The Bertilsson brothers outside Marma in Sweden, run a diversified business, to say the least of it.
Among other things, the offer sawing, planing, moulding and computer support.
“We are the modern village smithy, you could say,” says Harry, the oldest of the brothers.
The farm has been in their mother’s family for generations. Since their mother’s brother was not interested in taking over, the offer was passed on to her and her husband, who was then a carpenter. He reluctantly agreed to change profession and become a farmer.
“Dad never let go of his interest in wood, but bought his first sawmill in 1967,“ says Göran.
He passed on this interest to his sons, and when the first sawmill was worn out, they together bought a second-hand sawmill in 1992. This was a large piece of equipment, which, when it was manufactured in the 50’s, was intended for industrial use.

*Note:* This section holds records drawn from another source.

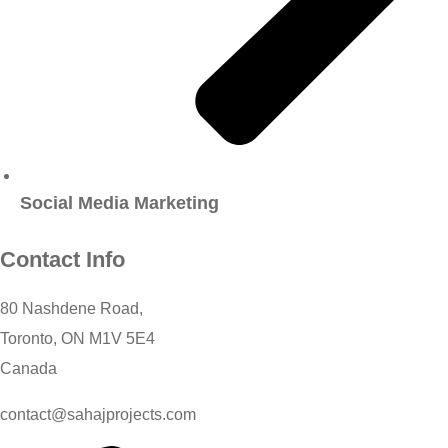
Social Media Marketing
Contact Info
80 Nashdene Road,
Toronto, ON M1V 5E4
Canada​
contact@sahajprojects.com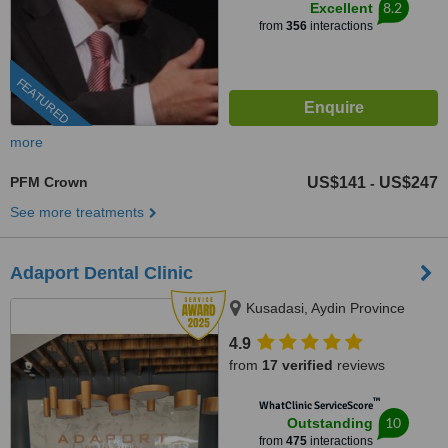
8.2
Excellent
from
356
interactions
FEATURED
more
PFM Crown
US$141
US$247
-
See more treatments
Adaport Dental Clinic
Kusadasi, Aydin Province
4.9
from
17 verified
reviews
™
WhatClinic ServiceScore
10
Outstanding
from
475
interactions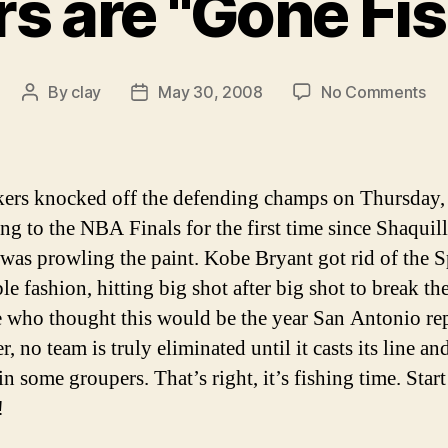
s are "Gone Fis
on
By
clay
May 30, 2008
No Comments
Post
Post
Sp
author
date
ar
"G
Fis
ers knocked off the defending champs on Thursday,
ng to the NBA Finals for the first time since Shaquil
was prowling the paint. Kobe Bryant got rid of the S
le fashion, hitting big shot after big shot to break th
e who thought this would be the year San Antonio re
 no team is truly eliminated until it casts its line and
in some groupers. That’s right, it’s fishing time. Start
!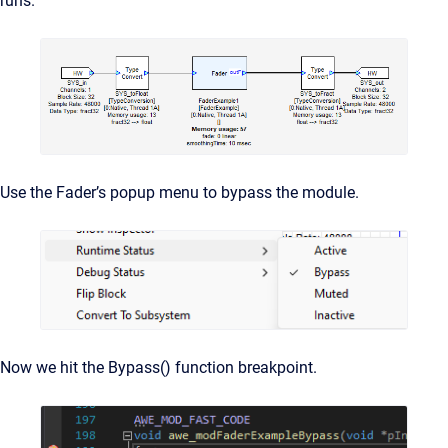
runs.
Use the Fader’s popup menu to bypass the module.
Now we hit the Bypass() function breakpoint.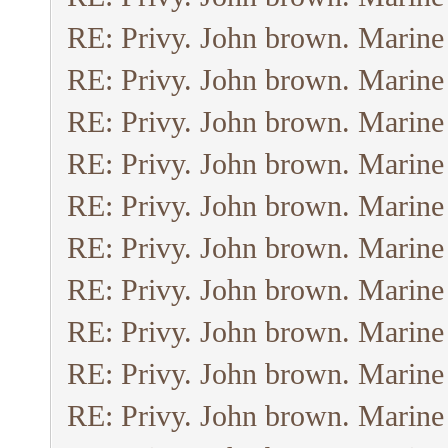
RE: Privy. John brown. Marine
RE: Privy. John brown. Marine
RE: Privy. John brown. Marine
RE: Privy. John brown. Marine
RE: Privy. John brown. Marine
RE: Privy. John brown. Marine
RE: Privy. John brown. Marine
RE: Privy. John brown. Marine
RE: Privy. John brown. Marine
RE: Privy. John brown. Marine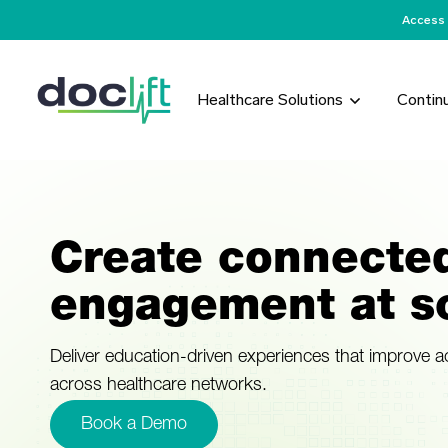
Access 
Healthcare Solutions
Contin
Create connecte
engagement at sc
Deliver education-driven experiences that improve 
across healthcare networks.
Book a Demo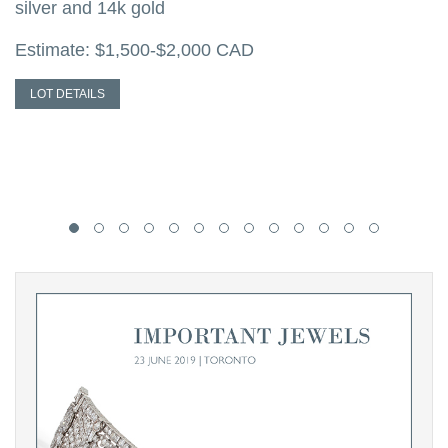
silver and 14k gold
w
s
Estimate: $1,500-$2,000 CAD
E
LOT DETAILS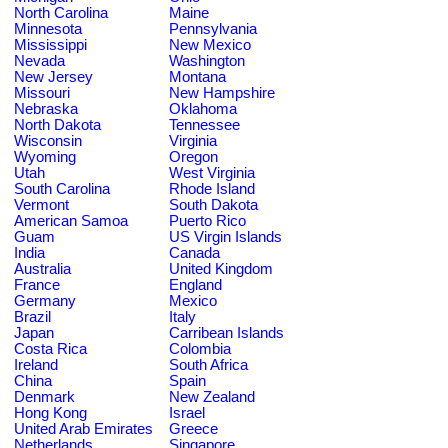
North Carolina
Maine
Minnesota
Pennsylvania
Mississippi
New Mexico
Nevada
Washington
New Jersey
Montana
Missouri
New Hampshire
Nebraska
Oklahoma
North Dakota
Tennessee
Wisconsin
Virginia
Wyoming
Oregon
Utah
West Virginia
South Carolina
Rhode Island
Vermont
South Dakota
American Samoa
Puerto Rico
Guam
US Virgin Islands
India
Canada
Australia
United Kingdom
France
England
Germany
Mexico
Brazil
Italy
Japan
Carribean Islands
Costa Rica
Colombia
Ireland
South Africa
China
Spain
Denmark
New Zealand
Hong Kong
Israel
United Arab Emirates
Greece
Netherlands
Singapore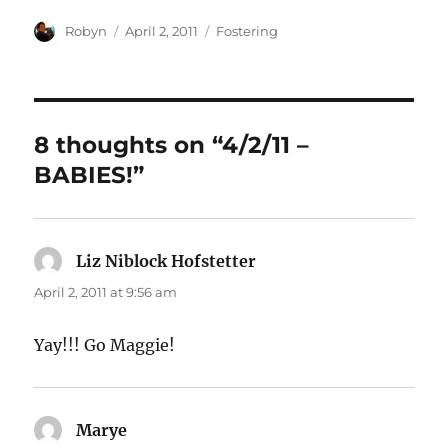
Author
Posted
Categories
Robyn
April 2, 2011
Fostering
on
8 thoughts on “4/2/11 –
BABIES!”
Liz Niblock Hofstetter
says:
April 2, 2011 at 9:56 am
Yay!!! Go Maggie!
Marye
says: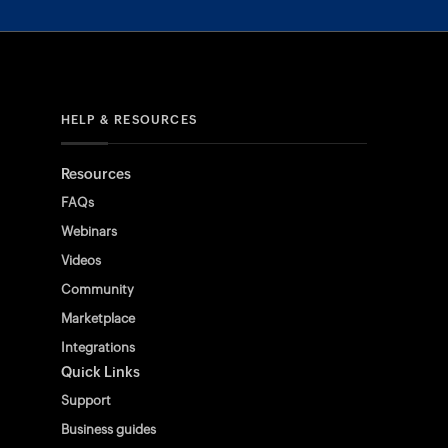
HELP & RESOURCES
Resources
FAQs
Webinars
Videos
Community
Marketplace
Integrations
Quick Links
Support
Business guides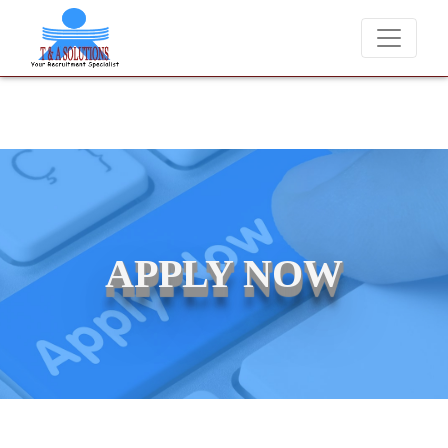
We never charge candidates for job placements at T & A Solutio
APPLY NOW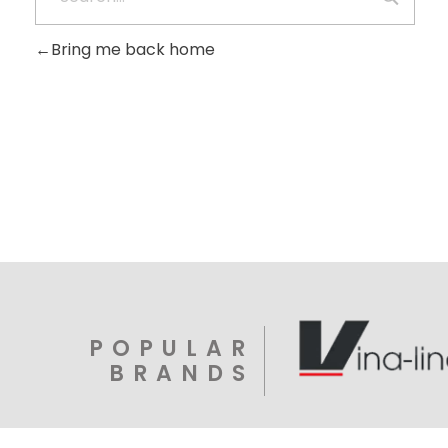
Bring me back home
POPULAR
BRANDS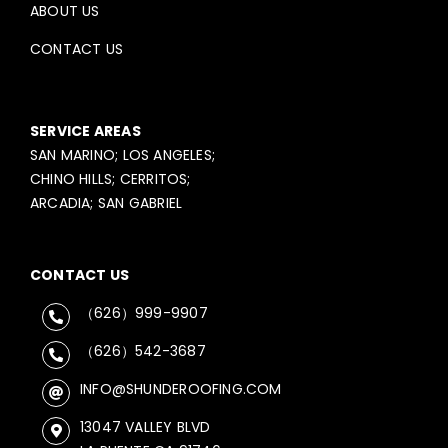
ABOUT US
CONTACT US
SERVICE AREAS
SAN MARINO; LOS ANGELES;
CHINO HILLS; CERRITOS;
ARCADIA; SAN GABRIEL
CONTACT US
（626）999-9907
（626）542-3687
INFO@SHUNDEROOFING.COM
13047 VALLEY BLVD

But later, both sons went to make their living outside the farm. Göran became an engineer, and now works at a nuclear power plant. Big brother Harry started out as a toolmaker, and then qualified as a vocational teacher. The last years, before he retired, he was an IT coordinator.
TIMBER TAKES NO TIME
“Now I have time for my interests,” says Harry.
Taking care of the family woods is one of them. It is with joy he brings his chainsaw out in the woods to find material for sawing and moulding.
“Cutting timber takes no time,” he says.
That is why the trees that were felled by the strong winds this winter, were already lying on the sawmill in February. Two years ago, the sawmill they bought together with their father was replaced by a circular sawmill with a chain-driven log table. Here you have the capacity to cut large volumes of timber.
As everyone who owns a large sawmill knows, the customers are rarely satisfied with rough-sawn planks and boards. They want planed and moulded timber, and that is why Logosol’s four-sided planer/moulder PH260 is almost standard in this type of sawmill businesses.
“In 1999 we bought a PH260. It has worked well, and we have machined a lot of timber over the years,” says Göran, who is in charge of sawing, planing and moulding in the business.
10 000 METRES WITH PH360
But nothing is so good that it cannot be improved. The Bertilsson brothers were among the first to buy the larger four-sided planer/moulder Logosol PH360. It has already machined over 10 000 metres.
“We needed higher feed speed and the ability to use knives with larger protrusion. We plane and mould a lot for listed buildings. They often have wide skirting boards and other details with deep patterns,” Göran explains.
What is it then that makes the PH360 differ from the PH260 when it comes to practical use? Here are the main advantages according to the Bertilsson brothers:
• Larger motor for the upper cutter makes a great difference. You can without problems cut off 10 mm in one operation.
• The feed rollers are placed further away from the cutters. Due to this you can use knives with larger protrusion in the upper cutter head.
• Fixed height on the machine table makes it easy to extend the in- and out-feed table and to integrate the planer/moulder in a production line. According to the brothers, raising and lowering the upper cutter together with the feed rollers instead of adjusting the machine table up and down, as is the case with the PH260, is a solution that works excellent.
• The feed speed is more than sufficient. One person cannot manage to feed the machine with timber quickly enough when the PH360 runs at its highest speed. Up to now, the brothers have not run the machine at its highest speed, 30 metres a minute.
OFFER FROM BIG PLANING MILL
There are many who wants to buy the new, larger machine, but wait because they know that the PH260 works well and are afraid that it will be hard to sell.
“We put an add on Blocket a Swedish buying-and-selling site similar to e-bay and got paid more than we had hoped for. We were even contacted by a big planer mill,” Göran says.
He asked why a big planing company wanted such a small machine. The answer was that it takes less time to machine a couple of hundred metres with a PH260, that it takes to set up the large industrial planer/moulder they had. That is also why so many small-scale, wood-processing businesses can compete with large industrial sawmills and planing mills.